Mechanism for interpreting complex cell image features driving deep learning classifiers

Deep learning has emerged as the technique of choice for identifying subtle patterns in biomedical data sets, which are meaningful for the classification of the data content. In this July’21 cover story of Cell Systems, Assaf Zaritsky (now Assistant Professor in ​​the Department of Software & Information Systems Engineering​ at the Ben-Gurion University of the Negev) and Andrew Jamieson, Assistant Professor in our Department, exploited this capacity to build and validate a classifier for melanoma biopsies based on live movies of the dynamics of disaggregated cells. The experimental data was generated by Erik Welf, Andres Nevarez and Justin Cillay, all former lab members, using a series of patient-derived melanoma models established by Sean Morrison’s lab. UT Southwestern’s Communication Office wrote a nice Newsroom summary of the story as well.

In brief, the classifier recognizes based on as few as 20 cells whether the tumor has the potential of becoming highly metastatic or can be consider as less metastatic. However, a major criticism of such deep learning classifiers is that they are “black box”, i.e. it is not transparent what components of the data the classifier relies on in its decision. Our team devised a novel algorithm to “reverse engineer” the key image properties that distinguish highly metastatic from less metastatic cells. These properties are too subtle to be observed by the human eye. More importantly, they are mathematically too complex for a human to implement in a conventional, non-AI driven image classification pipeline. To get a feel for what the decisive properties might be in this AI application the team exploited the capacity of the deep learned model to generate synthetic images of high- and low-metastatic cells that are far outside the natural diversity of experimental data. Through this trick of ‘massive exaggeration’, we found arm-like extensions and increased light scattering as hallmark properties of metastatic cells.
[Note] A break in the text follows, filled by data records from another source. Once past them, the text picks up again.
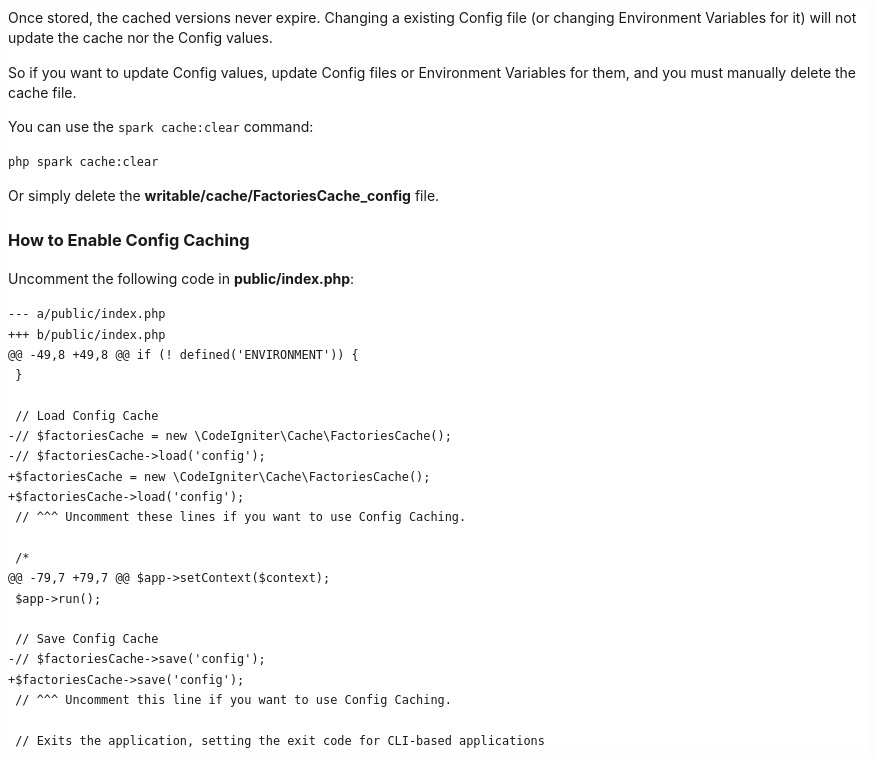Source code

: Once stored, the cached versions never expire. Changing a existing
Config file (or changing Environment Variables for it) will not update
the cache nor the Config values.

So if you want to update Config values, update Config files or
Environment Variables for them, and you must manually delete the cache
file.

You can use the `spark cache:clear` command:

``` console
php spark cache:clear
```

Or simply delete the **writable/cache/FactoriesCache_config** file.

### How to Enable Config Caching

Uncomment the following code in **public/index.php**:

    --- a/public/index.php
    +++ b/public/index.php
    @@ -49,8 +49,8 @@ if (! defined('ENVIRONMENT')) {
     }

     // Load Config Cache
    -// $factoriesCache = new \CodeIgniter\Cache\FactoriesCache();
    -// $factoriesCache->load('config');
    +$factoriesCache = new \CodeIgniter\Cache\FactoriesCache();
    +$factoriesCache->load('config');
     // ^^^ Uncomment these lines if you want to use Config Caching.

     /*
    @@ -79,7 +79,7 @@ $app->setContext($context);
     $app->run();

     // Save Config Cache
    -// $factoriesCache->save('config');
    +$factoriesCache->save('config');
     // ^^^ Uncomment this line if you want to use Config Caching.

     // Exits the application, setting the exit code for CLI-based applications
Together, using cell images as a prototypical biomedical data set, these experiments illustrate how AI can support the identification of image properties that are predictive of complex cellular phenotypes and integrated cell functions but are too convoluted and subtle to be identified in the raw imagery by a human observer. The mathematical underpinnings of this Interpretation of Deep Learning is data type agnostic and thus may be applicable in broad diversity of deep learned data classifiers.